If you answered c, the US Census Bureau would like to shake your hand. That's the name it affixed earlier this month to 565 rural areas across America that are beginning to look a little citified. They range from Abbeville, La., to Zanesville, Ohio, and include everything from ski resorts to retirement communities.
More important, they serve as a new way of looking at rural America and where it's headed. That direction is something observers are still figuring out. Since micropolitans are countrified places that work like metro areas, it's not yet clear whether they represent a new urban environment arising in the hinterland or an improved rural America, version 2.0.
Then there's the name, which admittedly doesn't exactly roll off the tongue.
"Let me write that down," says Elle Wasson, a volunteer extraordinaire upon learning that she now lives in the Sedalia, Mo., Micropolitan Statistical Area.
"Micropolis?" ventures Renee Weller, secretary at the local art museum.
"What's wrong with 'small town'?" asks Jack Robinson, owner of the local Chrysler-Dodge auto dealership. "That's what we are."
While the term may send thousands of small-town residents scrambling for their dictionaries, the federal gobbledygook retains an upside.
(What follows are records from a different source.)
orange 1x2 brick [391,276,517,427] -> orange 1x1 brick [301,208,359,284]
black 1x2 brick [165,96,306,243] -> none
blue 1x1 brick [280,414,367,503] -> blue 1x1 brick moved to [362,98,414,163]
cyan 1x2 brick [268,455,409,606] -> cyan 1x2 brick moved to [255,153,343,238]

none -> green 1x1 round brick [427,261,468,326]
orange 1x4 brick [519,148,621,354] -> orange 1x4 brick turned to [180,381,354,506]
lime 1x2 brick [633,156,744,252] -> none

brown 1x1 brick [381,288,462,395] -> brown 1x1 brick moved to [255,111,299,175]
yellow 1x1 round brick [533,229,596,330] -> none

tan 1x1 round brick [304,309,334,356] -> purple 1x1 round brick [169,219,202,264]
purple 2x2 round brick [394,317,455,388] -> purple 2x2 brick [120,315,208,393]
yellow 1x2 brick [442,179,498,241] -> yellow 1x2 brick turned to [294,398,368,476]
By getting their own statistical designation, small towns may garner more attention from researchers and possibly more funds from federal and state government, demographers say. "If you're the place that gets designated as micropolitan, that's a big help," says Robert Lang, director of the Metropolitan Institute at Virginia Tech in Alexandria, Va. "You're on somebody's radar."
Micropolitans certainly break the mold of the sleepy rural town. They each have a population cluster of 10,000 to 50,000 residents. They're the places where rural people go to eat and shop. And while New Yorkers might turn up their noses at the idea that these small towns could possibly be called urban, they do serve as economic and distribution centers within rural areas.
Some micropolitans are expanding rapidly. Six of the nation's 25 fastest growing counties lie in micropolitan areas. The fastest-growing one - Eagle County in the heart of Colorado ski country - saw its population nearly double during the 1990s. Others, like Vernon Parish, La., have succumbed to rural decay.
These communities look surprisingly diverse in other ways. While senior citizens make up only 3 percent of Eagle County, Colo., they account for more than a quarter of the residents of Flagler County, Fla. And if some micropolitans remain overwhelmingly white, others are acquiring a stream of new immigrants that are transforming the community.